*Reading passage*
● ● ● ●

The G4511 Longnan–Heyuan Expressway (龙南—河源高速公路), commonly referred to as the Longhe Expressway (龙河高速公路), is a 127.87 km that connects Longnan County, a county under the administration of the city of Ganzhou in the province of Jiangxi, and Dongyuan County, a county under the administration of the city of Heyuan, in the province of Guangdong. The expressway is a spur of the G45 Daqing–Guangzhou Expressway.

== Route ==
At its northern end, the expressway begins in Longnan County, Ganzhou, in Jiangxi province, at a future interchange with G45 Daqing–Guangzhou Expressway and an exit to China National Highway 105. Currently, the expressway continues north as the G45 Daqing–Guangzhou Expressway. However, when an extension of G45 to the west is completed between Longnan County and the city of Guangdong, a three-way interchange will be created between the Longnan–Heyuan Expressway and Daqing–Guangzhou Expressway.

The expressway traverses through mountainous terrain, utilizing numerous tunnels and featuring escape ramps. In Jiangxi province, the expressway parallels much of China National Highway 105. The expressway also parallels the Beijing–Kowloon Railway between Longnan County and Heping County, a county under the administration of Heyuan in Guangdong. Past Heping County, the Beijing–Kowloon Railway curves southeastward toward Longchuan County before curving southwestward, taking a more lengthy route to reach the city centre of Heyuan, while the expressway proceeds directly south toward Heyuan.

● ● ● ●

*Exercise data*
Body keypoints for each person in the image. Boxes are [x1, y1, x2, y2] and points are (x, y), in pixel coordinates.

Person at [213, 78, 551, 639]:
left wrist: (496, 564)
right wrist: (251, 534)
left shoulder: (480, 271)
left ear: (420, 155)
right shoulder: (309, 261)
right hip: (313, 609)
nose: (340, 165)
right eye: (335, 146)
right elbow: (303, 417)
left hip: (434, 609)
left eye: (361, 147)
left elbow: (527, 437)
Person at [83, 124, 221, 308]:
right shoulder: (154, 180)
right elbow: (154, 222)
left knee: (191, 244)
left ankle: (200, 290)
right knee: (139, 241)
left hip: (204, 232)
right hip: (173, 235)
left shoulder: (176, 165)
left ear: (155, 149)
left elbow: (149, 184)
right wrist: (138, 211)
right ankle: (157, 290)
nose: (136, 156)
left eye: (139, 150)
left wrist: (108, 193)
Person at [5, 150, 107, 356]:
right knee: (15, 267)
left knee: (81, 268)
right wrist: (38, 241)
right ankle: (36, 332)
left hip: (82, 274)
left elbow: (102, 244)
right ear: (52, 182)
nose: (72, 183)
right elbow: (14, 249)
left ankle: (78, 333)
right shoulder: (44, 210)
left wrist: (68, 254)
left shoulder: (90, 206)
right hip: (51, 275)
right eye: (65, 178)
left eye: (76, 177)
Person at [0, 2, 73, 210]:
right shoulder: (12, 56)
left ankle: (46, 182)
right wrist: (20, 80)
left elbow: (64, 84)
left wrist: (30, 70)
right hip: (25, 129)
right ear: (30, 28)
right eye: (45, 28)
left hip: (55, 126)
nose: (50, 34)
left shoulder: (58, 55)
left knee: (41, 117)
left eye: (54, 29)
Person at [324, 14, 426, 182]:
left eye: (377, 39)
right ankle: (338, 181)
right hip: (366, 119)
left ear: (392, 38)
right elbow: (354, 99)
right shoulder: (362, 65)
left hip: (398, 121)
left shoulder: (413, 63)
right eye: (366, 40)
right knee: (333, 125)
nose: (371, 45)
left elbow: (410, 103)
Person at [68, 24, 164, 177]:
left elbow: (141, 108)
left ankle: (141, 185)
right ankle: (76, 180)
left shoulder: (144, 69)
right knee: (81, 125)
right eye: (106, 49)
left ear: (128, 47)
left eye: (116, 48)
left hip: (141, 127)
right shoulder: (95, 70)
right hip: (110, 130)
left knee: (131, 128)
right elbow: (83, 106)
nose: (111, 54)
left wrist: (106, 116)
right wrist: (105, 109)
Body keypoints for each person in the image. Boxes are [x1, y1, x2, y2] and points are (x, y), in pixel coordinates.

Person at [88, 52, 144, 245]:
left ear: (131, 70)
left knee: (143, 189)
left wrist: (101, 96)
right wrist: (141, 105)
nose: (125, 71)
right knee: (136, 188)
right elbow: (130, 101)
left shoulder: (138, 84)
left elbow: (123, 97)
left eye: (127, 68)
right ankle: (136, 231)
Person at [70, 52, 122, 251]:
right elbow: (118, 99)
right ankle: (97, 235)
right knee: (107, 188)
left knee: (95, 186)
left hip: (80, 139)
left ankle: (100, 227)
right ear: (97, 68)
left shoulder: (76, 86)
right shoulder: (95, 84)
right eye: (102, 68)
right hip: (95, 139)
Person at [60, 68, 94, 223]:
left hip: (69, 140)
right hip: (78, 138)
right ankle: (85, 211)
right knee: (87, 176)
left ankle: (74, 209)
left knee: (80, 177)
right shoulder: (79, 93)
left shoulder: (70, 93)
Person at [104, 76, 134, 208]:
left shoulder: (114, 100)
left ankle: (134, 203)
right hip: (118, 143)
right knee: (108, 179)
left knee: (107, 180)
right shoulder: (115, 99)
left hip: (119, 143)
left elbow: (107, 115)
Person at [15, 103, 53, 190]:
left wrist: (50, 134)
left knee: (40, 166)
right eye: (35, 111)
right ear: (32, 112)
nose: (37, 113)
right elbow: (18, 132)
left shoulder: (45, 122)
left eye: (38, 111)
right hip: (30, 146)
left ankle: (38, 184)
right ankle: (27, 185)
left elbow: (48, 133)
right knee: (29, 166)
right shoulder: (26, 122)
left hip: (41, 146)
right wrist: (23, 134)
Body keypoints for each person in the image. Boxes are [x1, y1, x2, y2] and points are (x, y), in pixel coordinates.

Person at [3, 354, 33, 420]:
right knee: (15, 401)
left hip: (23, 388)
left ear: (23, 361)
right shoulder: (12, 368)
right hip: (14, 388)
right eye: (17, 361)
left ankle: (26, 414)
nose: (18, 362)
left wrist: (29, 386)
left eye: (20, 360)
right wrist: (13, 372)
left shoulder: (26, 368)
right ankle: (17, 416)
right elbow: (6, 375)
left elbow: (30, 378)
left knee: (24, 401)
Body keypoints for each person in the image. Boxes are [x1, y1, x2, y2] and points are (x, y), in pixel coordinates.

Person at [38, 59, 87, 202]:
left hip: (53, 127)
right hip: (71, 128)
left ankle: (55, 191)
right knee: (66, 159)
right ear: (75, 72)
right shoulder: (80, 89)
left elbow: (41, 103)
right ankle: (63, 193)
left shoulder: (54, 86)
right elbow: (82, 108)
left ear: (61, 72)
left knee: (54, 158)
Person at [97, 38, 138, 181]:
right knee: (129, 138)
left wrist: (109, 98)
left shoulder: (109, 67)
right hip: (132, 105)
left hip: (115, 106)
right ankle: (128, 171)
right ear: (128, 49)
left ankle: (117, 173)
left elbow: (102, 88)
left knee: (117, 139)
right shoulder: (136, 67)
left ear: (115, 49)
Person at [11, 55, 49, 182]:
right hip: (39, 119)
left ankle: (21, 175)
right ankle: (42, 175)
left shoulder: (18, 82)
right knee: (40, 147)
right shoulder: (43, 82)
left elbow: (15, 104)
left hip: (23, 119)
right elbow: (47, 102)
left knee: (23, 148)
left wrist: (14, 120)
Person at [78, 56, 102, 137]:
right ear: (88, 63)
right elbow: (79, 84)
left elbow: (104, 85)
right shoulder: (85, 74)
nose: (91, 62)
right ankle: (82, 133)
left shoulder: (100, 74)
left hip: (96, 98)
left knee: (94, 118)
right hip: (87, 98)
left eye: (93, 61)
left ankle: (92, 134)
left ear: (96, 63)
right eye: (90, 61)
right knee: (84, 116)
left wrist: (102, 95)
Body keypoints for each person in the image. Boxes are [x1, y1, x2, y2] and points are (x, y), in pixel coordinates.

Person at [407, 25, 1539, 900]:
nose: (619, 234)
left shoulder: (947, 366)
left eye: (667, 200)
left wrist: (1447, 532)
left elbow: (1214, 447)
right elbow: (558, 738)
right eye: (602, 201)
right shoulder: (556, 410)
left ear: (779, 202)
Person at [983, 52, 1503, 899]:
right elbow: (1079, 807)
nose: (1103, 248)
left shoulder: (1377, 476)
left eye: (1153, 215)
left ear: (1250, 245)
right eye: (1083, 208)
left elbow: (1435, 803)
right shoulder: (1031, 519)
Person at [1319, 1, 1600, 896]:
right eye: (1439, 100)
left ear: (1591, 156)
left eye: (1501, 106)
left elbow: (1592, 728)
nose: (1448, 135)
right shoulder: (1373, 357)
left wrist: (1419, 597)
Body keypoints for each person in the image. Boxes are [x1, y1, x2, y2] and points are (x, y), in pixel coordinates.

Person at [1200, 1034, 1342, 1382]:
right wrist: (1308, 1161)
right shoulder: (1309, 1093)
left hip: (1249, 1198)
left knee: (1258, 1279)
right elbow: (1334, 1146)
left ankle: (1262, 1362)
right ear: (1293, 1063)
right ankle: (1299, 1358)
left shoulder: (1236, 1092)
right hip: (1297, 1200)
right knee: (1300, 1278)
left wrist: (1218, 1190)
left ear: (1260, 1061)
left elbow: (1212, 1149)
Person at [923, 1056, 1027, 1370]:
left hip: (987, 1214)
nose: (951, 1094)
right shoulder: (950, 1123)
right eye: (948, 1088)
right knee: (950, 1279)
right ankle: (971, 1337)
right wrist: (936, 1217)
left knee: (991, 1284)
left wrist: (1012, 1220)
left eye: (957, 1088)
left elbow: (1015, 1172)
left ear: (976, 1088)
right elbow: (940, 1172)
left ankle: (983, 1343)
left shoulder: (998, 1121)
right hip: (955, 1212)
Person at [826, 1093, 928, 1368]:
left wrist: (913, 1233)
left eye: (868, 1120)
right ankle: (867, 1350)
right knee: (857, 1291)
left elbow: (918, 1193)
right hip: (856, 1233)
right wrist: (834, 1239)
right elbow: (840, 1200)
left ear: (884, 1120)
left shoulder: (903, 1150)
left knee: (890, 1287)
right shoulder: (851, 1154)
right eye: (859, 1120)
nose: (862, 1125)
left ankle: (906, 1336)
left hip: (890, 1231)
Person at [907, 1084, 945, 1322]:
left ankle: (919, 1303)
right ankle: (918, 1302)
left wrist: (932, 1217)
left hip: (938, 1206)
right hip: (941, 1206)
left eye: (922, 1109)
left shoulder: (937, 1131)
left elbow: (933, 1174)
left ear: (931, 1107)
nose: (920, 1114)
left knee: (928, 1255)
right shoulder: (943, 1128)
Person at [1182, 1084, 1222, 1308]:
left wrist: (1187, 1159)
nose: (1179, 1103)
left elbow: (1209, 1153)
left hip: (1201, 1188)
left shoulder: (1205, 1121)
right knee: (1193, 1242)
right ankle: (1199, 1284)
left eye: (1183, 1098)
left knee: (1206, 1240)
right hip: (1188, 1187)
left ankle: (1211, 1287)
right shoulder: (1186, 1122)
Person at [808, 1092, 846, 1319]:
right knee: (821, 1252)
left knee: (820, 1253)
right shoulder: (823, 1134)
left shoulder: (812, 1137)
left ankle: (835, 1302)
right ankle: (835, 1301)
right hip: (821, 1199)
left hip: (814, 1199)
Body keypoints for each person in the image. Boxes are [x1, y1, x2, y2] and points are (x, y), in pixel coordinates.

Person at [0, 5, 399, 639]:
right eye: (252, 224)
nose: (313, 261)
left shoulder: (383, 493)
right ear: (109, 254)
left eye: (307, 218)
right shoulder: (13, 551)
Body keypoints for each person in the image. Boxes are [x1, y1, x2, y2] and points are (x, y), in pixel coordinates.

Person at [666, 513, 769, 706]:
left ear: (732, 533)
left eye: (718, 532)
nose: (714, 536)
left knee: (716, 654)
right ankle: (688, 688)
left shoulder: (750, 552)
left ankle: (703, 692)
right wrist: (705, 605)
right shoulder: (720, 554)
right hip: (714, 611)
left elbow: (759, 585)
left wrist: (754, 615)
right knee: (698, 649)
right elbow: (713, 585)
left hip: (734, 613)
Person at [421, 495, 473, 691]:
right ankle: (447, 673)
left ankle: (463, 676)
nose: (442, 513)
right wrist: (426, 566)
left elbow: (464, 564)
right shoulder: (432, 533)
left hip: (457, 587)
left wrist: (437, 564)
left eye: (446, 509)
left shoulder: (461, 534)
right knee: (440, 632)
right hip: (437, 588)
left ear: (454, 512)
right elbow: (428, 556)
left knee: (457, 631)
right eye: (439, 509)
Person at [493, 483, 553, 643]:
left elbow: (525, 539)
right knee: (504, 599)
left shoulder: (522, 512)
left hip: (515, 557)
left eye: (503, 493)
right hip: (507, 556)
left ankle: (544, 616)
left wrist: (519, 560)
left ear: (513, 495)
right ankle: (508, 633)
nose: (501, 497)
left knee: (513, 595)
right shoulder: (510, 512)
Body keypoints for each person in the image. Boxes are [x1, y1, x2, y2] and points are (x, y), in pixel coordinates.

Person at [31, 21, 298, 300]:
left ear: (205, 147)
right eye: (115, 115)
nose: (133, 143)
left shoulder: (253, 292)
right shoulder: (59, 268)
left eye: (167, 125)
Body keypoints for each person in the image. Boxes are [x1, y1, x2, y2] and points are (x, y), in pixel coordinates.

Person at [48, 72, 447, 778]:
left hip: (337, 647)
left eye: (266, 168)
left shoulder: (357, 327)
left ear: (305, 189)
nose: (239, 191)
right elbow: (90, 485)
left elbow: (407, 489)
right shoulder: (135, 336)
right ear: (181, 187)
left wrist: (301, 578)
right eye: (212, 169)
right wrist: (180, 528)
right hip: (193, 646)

● ● ● ●

*Set of tasks*
1. Summarize the Longhe Expressway passage in two sentences.
2. Reproduce the part of the Longhe Expressway passage starting with "The G4511 Longnan–Heyuan" and going on through "of the G45 Daqing–Guangzhou Expressway.".

*Solved tasks*
1. The Longnan–Heyuan Expressway, a spur of the G45 Daqing–Guangzhou Expressway, connects Longnan County in Jiangxi with Dongyuan County in Guangdong. It crosses mountainous terrain using many tunnels and escape ramps, and it parallels much of China National Highway 105 in Jiangxi and the Beijing–Kowloon Railway as far as Heping County.

2.
The G4511 Longnan–Heyuan Expressway (龙南—河源高速公路), commonly referred to as the Longhe Expressway (龙河高速公路), is a 127.87 km that connects Longnan County, a county under the administration of the city of Ganzhou in the province of Jiangxi, and Dongyuan County, a county under the administration of the city of Heyuan, in the province of Guangdong. The expressway is a spur of the G45 Daqing–Guangzhou Expressway.